There was a time when I hunted raccoons with what could only be described as a passion. I had the dogs and all of the other required gear. So did a lot of other guys I knew. A lot of trappers went after raccoons as their number one target. Then, the bottom dropped out of the fur market. Dog food and trapping supplies are expensive, so a lot of hunters and trappers hung it up. This allowed the raccoon population to increase unchecked. Nowadays, I wouldn’t harm a raccoon. As the years have gone by, I have adopted the attitude that, if it dies, it fries, which applies to both animals and fish I ate raccoon once, and have no desire to do so again. Some folks like it, but not me.

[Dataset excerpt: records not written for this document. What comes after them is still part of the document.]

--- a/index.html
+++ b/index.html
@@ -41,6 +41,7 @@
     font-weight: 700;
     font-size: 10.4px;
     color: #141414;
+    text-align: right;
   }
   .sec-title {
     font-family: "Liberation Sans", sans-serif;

Some time ago, I read a story about a woman who came across a baby raccoon. Concerned for its well being, she picked it up and took it home with her. She and some of her friends cuddled and played with it. It scratched and nipped at them. They later found out that the little critter had rabies, although the article did not say how the discovery was made. Anyway, all those who had come into contact with the animal had to get rabies shots. They were fortunate in that they found out in time.
Rabies is one of the more horrible of diseases. It is virtually one hundred percent fatal once the symptoms appear, although a small handful of people have survived. In the interest of research, I did a Google search on rabies. I came across some genuinely gruesome footage. I would not recommend viewing the footage. It is truly the stuff of nightmares.
All of this reinforces the idea that one should leave wildlife, no matter how cute and cuddly looking, alone.
It is really hard to believe that, by the time you read this, the Fourth of July will have come and gone. For those of us, like me, who love summer, it’s all downhill from here. To top it off, this summer has not been all that great. Even so, there is still a lot of potential for summer fun left.
Over the years, July has emerged as one of my favorite fishing months. A lot of fish are in season, and it seems like the bite, like the weather, is often hot. Early morning and evening seem to be the most productive times.
Crow season is now in. You can only hunt them on Friday, Saturday and Sunday. Years ago, the late John Kusick and I used to hunt them. We never did any good, but we had a lot of fun in the attempt, especially since we used muzzleloading shotguns.
And finally, a lot of folks get a great deal of enjoyment out of hunting woodchucks. By the way, when properly cleaned and prepared, they are delicious.